#### Written task
From start to finish, set down the entries below exactly, leaving out the pictures.

**********

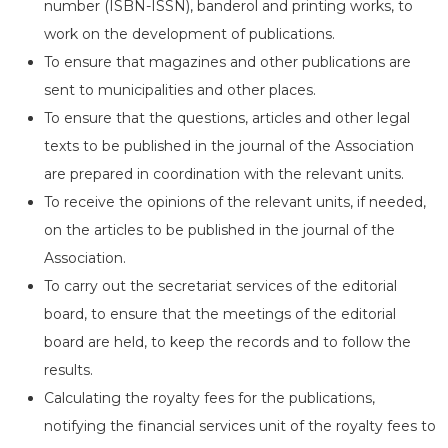
number (ISBN-ISSN), banderol and printing works, to
work on the development of publications.
To ensure that magazines and other publications are
sent to municipalities and other places.
To ensure that the questions, articles and other legal
texts to be published in the journal of the Association
are prepared in coordination with the relevant units.
To receive the opinions of the relevant units, if needed,
on the articles to be published in the journal of the
Association.
To carry out the secretariat services of the editorial
board, to ensure that the meetings of the editorial
board are held, to keep the records and to follow the
results.
Calculating the royalty fees for the publications,
notifying the financial services unit of the royalty fees to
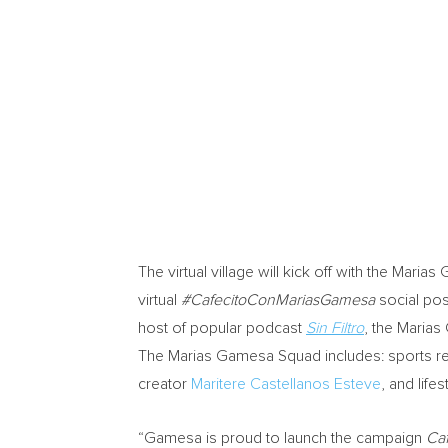
The virtual village will kick off with the Mar
virtual
#CafecitoConMariasGamesa
social pos
host of popular podcast
Sin Filtro
, the Marias
The Marias Gamesa Squad includes: sports r
creator
Maritere Castellanos Esteve
, and lif
“Gamesa is proud to launch the campaign
Ca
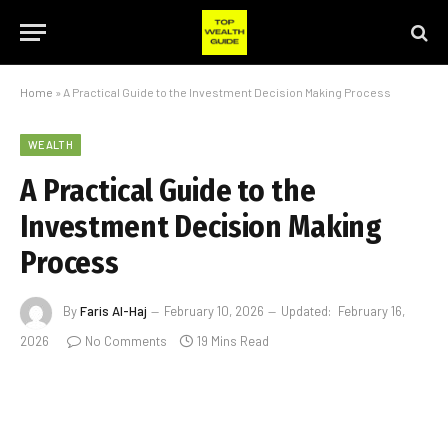
Home
»
A Practical Guide to the Investment Decision Making Process
WEALTH
A Practical Guide to the
Investment Decision Making
Process
By
Faris Al-Haj
February 10, 2026
Updated:
February 16,
2026
No Comments
19 Mins Read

**********

#### Response box
number (ISBN-ISSN), banderol and printing works, to
work on the development of publications.
To ensure that magazines and other publications are
sent to municipalities and other places.
To ensure that the questions, articles and other legal
texts to be published in the journal of the Association
are prepared in coordination with the relevant units.
To receive the opinions of the relevant units, if needed,
on the articles to be published in the journal of the
Association.
To carry out the secretariat services of the editorial
board, to ensure that the meetings of the editorial
board are held, to keep the records and to follow the
results.
Calculating the royalty fees for the publications,
notifying the financial services unit of the royalty fees to
The virtual village will kick off with the Mar
virtual
#CafecitoConMariasGamesa
social pos
host of popular podcast
Sin Filtro
, the Marias
The Marias Gamesa Squad includes: sports r
creator
Maritere Castellanos Esteve
, and lif
“Gamesa is proud to launch the campaign
Ca
Home
»
A Practical Guide to the Investment Decision Making Process
WEALTH
A Practical Guide to the
Investment Decision Making
Process
By
Faris Al-Haj
February 10, 2026
Updated:
February 16,
2026
No Comments
19 Mins Read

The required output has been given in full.